Nathaniel Stafford, fresh from SCCT’s “Beauty and the Beast” and the lead in the Mill Town Players’ recent “Oklahoma!”, adds pompous flair, an Italian accent and mad scientist hair to his  dissembling barber Pirelli, who challenges Todd to a shaving competition.

And Lynn Campbell is endearing as the wretched beggar woman who meanders in and out of the storyline.

The chorus of ten also has some powerful voices in its midst, with the sopranos making their presence well-known, particularly Heather Glew, who at one point reaches a High “D.” Luckily ECP serves wine in plastic cups and not glass that might shatter at such a frequency.

The rest of the ensemble is comprised of Audrey Dickson, Raekwon Fuller, Drew Glisson, Sara Orr, Jim Rasheed, Janean Thomason, Jessica Wayland, Carl Whitman and Paige Whitman.

Another treat is the live accompaniment by Music Director Jamie Hawkins and Amy Diffenderfer on dueling keyboards which does give the audience a close approximation of Sondheim’s complex brooding score; although I did miss his lush orchestrations after seeing a large-scale version last weekend in Asheville. The cast works without microphones so on occasion the vocals can be drowned out by the musicians, but the optics of the stage action do compensate plenty.

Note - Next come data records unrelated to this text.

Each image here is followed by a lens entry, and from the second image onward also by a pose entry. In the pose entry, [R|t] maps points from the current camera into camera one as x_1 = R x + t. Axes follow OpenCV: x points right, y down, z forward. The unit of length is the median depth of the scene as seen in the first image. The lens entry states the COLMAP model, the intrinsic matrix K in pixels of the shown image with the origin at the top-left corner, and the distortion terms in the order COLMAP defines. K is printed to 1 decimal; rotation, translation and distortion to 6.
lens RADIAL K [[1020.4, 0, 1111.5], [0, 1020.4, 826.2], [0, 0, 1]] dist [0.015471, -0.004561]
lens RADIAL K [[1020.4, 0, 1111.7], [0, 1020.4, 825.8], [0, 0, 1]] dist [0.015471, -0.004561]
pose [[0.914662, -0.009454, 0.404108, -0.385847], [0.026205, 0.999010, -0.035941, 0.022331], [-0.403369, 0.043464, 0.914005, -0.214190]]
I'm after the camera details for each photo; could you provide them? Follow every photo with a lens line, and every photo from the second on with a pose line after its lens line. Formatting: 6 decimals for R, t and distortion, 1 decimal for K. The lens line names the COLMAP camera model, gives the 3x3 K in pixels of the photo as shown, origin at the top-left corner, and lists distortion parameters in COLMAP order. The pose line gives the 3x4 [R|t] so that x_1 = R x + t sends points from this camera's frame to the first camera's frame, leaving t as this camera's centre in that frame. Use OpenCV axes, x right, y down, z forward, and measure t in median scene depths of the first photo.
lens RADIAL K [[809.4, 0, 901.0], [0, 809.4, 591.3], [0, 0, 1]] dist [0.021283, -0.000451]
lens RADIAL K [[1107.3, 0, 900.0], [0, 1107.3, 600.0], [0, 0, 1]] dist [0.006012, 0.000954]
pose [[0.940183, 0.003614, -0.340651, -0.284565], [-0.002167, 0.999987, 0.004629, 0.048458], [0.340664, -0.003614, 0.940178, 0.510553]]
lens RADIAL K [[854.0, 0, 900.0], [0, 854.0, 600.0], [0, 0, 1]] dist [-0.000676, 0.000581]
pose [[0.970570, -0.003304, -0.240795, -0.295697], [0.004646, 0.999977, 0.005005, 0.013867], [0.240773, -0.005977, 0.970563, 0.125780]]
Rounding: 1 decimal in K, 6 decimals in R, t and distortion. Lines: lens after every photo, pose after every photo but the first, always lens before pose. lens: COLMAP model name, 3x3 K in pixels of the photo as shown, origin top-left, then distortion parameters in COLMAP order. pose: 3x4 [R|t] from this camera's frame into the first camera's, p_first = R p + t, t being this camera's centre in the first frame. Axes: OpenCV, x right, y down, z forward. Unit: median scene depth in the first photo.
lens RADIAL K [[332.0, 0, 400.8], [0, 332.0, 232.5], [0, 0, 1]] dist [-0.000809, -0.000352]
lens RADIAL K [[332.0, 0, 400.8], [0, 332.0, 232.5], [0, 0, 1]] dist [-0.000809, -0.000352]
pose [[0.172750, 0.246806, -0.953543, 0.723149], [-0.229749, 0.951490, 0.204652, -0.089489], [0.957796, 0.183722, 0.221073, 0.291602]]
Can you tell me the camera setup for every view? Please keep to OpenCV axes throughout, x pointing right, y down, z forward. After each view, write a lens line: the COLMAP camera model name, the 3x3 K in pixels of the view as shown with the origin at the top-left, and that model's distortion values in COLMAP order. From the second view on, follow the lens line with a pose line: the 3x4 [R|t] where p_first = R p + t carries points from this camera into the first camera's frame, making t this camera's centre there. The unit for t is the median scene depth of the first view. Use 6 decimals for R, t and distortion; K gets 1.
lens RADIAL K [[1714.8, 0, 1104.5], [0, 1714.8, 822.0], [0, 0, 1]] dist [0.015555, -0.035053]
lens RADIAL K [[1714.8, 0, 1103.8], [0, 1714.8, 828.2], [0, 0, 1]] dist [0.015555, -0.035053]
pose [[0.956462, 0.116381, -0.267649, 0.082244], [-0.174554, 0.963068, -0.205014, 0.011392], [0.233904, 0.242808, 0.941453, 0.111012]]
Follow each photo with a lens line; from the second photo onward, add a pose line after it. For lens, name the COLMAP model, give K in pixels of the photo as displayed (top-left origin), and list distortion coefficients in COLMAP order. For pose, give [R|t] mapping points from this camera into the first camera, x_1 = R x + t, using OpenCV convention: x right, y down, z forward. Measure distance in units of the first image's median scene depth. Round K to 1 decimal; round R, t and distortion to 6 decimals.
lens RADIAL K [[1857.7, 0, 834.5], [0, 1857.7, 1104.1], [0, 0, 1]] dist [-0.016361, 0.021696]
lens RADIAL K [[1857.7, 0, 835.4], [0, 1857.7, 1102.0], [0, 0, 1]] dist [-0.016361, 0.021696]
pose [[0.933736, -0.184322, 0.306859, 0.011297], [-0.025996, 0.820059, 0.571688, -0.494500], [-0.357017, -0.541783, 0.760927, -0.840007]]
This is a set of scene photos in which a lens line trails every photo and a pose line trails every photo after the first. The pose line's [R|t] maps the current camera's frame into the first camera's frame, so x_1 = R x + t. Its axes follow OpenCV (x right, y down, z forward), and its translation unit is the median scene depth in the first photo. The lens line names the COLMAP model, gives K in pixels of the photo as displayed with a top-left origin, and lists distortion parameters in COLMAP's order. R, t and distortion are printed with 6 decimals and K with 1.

The scene transitions are swift and smooth. Taylor maximizes the entire space at ECP including the aisles and the utilitarian scenic design and layout packs no less than 13 portals to peer, enter and exit with set pieces and props, including the lobby doors.

Jim Rasheed also serves as producer. Emma McSharry is assistant director and stage manager. AJ Weaver is sound designer. And Will Nickles engineered the elaborate barber’s chair.

Mind you, “Sweeney Todd” does contain acts of violence and there is some blood-letting, so it’s not appropriate for youngsters.